One must remember that in C++ correctness is only one goal: performance is another. The C++ Standard Library actually contains strong performance requirements, and programmers are vitally concerned about how, say, inlining is done, or whether tail recursion optimisation is performed.

In my opinion, theoretical results (theorems) and program optimisation are one and the same thing. So if there's a fault here it is the academics who have failed to explain how these two things are coupled, despite the well understood Curry Howard isomorphism (which basically says if you can prove it's right you also made it faster).

This is quite apparent in ATS though. Clearly, say, run time array bounds checks (which provide only dynamically assured correctness) can be eliminated using the dependent typing to prove an index is within bounds. You don't just get a nice early (compile time) proof of correctness, you get faster execution too.

Theoretical results

In my opinion, theoretical results (theorems) and program optimisation are one and the same thing. So if there's a fault here it is the academics who have failed to explain how these two things are coupled, despite the well understood Curry Howard isomorphism (which basically says if you can prove it's right you also made it faster).

Theoretical results can be many different things, and completely unrelated to performance. In particular, I don't see how Curry-Howard per se says or implies anything about optimisations. What you have in mind are probably certain program equivalences that correspond to program transformations a compiler might want to perform. That's an interesting class of formal statements you can make (and prove) about a language, but by no means the only one. Just take bare type soundness results as a different example.

Complexity is essential

The original request for simplicity is hard to achieve. I would like to illustrate why with a requirement for a procedural language.

What do we need? We need some base types. At least 20 or so lifted from C, since we care about size and performance. This immediately raises the issue of how we combine numbers of different types.

Now, lets look at data structures. We need at least products and sums. Tuples are convenient for small products but we need records with named fields for bigger ones. Then there's the special case of a product of all the same type but massive numbers: so we need arrays as well, particularly to get dynamic indexing.

For sums we need at least a simple type and norminally typed sums are popular, although Ocaml also provides structurally typed sums, and Felix also provides numbered sums.

So we already have 6 syntactic data type constructors, and we probably want nominally typed products as well .. and we haven't even started to think about subroutines and control. Since we want performance we not only need lazy evaluation for inlining but eager evaluation for closures, so we have at least three evaluation models (lazy, eager, and indeterminate).

Then, for a real language, we have to have coroutines, and we haven't even started to think about asynchronous I/O or concurrency.

And architecturally a language is heavily constrained by tooling, whether it be needing to #include header files, compile separate interfaces, or load shared libraries under program control.

Every production language needs all this stuff, although most have parts of it missing because they're TOO simple. Did I forget to mention parametric polymorphism? Overloading of some kind? Ways to modularise the programs?

Even a simple thought experiment on the requirements for a decent production language is inherently full of complexity and we haven't considered compatibility with other languages or older versions of the same language, let alone details of the implementation.
- - - - -
TASKS AND EXERCISES.
1. Reproduce the programming language discussion starting with "Then, for a" and going on through "under program control.", switching "coroutines" to "generators".
2. Carry on writing the programming language discussion from its final sentence.
- - - - -
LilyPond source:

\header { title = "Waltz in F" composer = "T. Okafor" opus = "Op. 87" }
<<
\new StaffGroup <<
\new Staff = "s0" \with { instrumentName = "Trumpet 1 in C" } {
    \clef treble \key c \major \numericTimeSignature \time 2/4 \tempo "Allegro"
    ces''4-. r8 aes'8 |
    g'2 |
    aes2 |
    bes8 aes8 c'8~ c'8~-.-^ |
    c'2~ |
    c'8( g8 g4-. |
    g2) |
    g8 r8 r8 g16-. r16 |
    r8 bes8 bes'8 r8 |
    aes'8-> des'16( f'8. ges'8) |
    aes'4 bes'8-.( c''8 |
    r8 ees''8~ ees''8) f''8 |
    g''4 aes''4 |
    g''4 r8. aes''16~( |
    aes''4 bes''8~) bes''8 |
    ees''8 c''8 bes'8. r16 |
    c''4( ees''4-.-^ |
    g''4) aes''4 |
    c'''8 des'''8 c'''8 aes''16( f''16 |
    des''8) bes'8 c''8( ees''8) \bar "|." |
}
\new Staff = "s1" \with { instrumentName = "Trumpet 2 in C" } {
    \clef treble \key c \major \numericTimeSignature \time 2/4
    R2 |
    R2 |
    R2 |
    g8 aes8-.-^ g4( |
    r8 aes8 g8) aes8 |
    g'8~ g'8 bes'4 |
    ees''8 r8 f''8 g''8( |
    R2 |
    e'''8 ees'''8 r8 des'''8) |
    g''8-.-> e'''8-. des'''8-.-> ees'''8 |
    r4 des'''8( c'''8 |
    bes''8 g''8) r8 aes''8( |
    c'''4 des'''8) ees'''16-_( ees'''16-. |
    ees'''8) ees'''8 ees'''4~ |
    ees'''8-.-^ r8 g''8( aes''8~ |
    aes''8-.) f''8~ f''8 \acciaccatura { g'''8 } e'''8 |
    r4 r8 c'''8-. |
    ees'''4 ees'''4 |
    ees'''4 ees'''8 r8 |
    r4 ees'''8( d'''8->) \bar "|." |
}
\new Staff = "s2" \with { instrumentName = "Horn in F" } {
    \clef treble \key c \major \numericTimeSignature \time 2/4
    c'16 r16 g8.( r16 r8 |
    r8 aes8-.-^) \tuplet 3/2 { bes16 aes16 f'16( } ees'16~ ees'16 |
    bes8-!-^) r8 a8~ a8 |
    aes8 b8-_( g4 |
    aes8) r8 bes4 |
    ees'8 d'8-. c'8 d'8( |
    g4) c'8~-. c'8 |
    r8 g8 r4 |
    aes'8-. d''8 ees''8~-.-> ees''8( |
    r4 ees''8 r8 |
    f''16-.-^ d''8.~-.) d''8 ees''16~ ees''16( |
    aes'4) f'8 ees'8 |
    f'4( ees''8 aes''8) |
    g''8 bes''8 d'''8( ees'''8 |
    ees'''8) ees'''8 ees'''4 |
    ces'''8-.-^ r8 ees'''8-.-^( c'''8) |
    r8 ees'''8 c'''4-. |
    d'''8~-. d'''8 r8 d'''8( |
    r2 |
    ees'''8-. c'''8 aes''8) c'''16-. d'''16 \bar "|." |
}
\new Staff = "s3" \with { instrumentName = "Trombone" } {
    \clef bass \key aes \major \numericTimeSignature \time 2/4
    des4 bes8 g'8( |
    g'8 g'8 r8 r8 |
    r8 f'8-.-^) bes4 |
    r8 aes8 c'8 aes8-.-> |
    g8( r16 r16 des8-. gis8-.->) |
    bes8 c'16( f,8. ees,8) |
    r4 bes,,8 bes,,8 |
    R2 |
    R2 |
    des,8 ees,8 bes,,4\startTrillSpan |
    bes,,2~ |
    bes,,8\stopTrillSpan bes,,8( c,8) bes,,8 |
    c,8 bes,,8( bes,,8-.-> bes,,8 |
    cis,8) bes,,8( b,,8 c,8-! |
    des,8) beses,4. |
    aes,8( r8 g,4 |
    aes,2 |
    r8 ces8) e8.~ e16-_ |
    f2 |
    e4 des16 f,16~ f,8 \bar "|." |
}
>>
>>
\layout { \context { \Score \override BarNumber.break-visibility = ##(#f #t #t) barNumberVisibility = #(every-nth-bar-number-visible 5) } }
- - - - -
RESULTS IN ORDER.
1.
Then, for a real language, we have to have generators, and we haven't even started to think about asynchronous I/O or concurrency.

And architecturally a language is heavily constrained by tooling, whether it be needing to #include header files, compile separate interfaces, or load shared libraries under program control.

2.
Yes, only some is accidental.

You're saying a lot of interesting things, and should be rewarded for it, but often folks don't follow up. I especially liked your replies to Andreas Rossberg and Ehud Lamm. But here I'll focus mostly on your reply just above. (I have something complex to say about an earlier post that might not be worth it.)

I grant some complexity is essential. I didn't think my original request was easy, just a good idea. Here I quote (and number) four of my original sentences, whose points I want to reference in my comment below:

1. If you want design to be simple, it must be a goal.
2. Boil things down to basic definitions where they work when applied to complex cases.
3. You did it wrong when it requires an expert to adjudicate normal discussion.
4. Ask others for help when you want to know if it's simple now, because your perspective is suspect.

Maybe you're just saying simplicity is hard, which I'll grant. But you also might be arguing the opposite of one of those numbered points: that aiming for simplicity is hopeless, that basic definitions are infeasible, that experts are needed to hold everyone's hands, and that you have a totally unbiased and objective view. If you agree with any of that, then I want to argue, but otherwise I don't think I do.

My thesis was that a median developer should have a pretty good idea what's happening, most of the time with features commonly used, as opposed to writing code by cut-and-paste without understanding what it really means. I think it's common for folks to write code without grasping consequences, and since that seems bad, we should aim to improve grasp of code by design, partly through simplicity. If you think it's hopeless for devs to understand what they're doing, that's too negative a perspective for me to accept.

Now I'll veer in a new direction and maybe change subjects in reply to your comment:

we have to have coroutines, and we haven't even started to think about asynchronous I/O or concurrency.

I've been thinking about that part a lot the last few years. In fact, with regard to programming languages, that's the only thing I've been thinking about. Lately I'm writing about an idea I won't post until there's enough to read. (I should do that instead of participating on LtU much any more.) I'm not sure it's a good idea, but a first prototype might be interesting. I started toying with explaining a bit here after Ehud's post about execution models. Basically this has to do with lack of specification in C's ABI, and how this let's you transform one ABI to another in C, to target a VM with async green-threaded coroutines.

Help

Actually I'd love to find a place where I could ask for help, not so much "is it simple" but "I think this can be simplified but I want to be assured by a theoretician before implementing a whole lot of stuff only to find belatedly it doesn't work". But there's no such place I know of to ask (at least where I could expect a polite answer :)

Yeah, getting help via feedback can be hard.

For basic things, like how clear your ideas are to a lay person, anyone near you can give feedback, if they find the general topic interesting at all. A peer at school or work who's not up to speed on your current focus can give useful reactions when you know something about how good they are at other things, for a bit of context. I'm usually most interested in what someone dislikes or doesn't understand. It's also good to know when one of your original priorities is a mystery to a person you imagined using a tool.

Actually I'd love to find a place where I could ask for help...

Well if you do something so technical and detailed it needs an expert to give good quality feedback, you can try attacking your effort yourself, then showing a reviewer the attack too, while asking them to try to make the attack more severe than you were able to manage. It might provide a slightly more enjoyable game-like quality. Something with a programming language focus might get some feedback here, though it's common to see only sparse postings about narrow topics. You should try to assure folks negative feedback is okay, and there's no reason to fear an adverse reaction from you, if it's not all positive feedback.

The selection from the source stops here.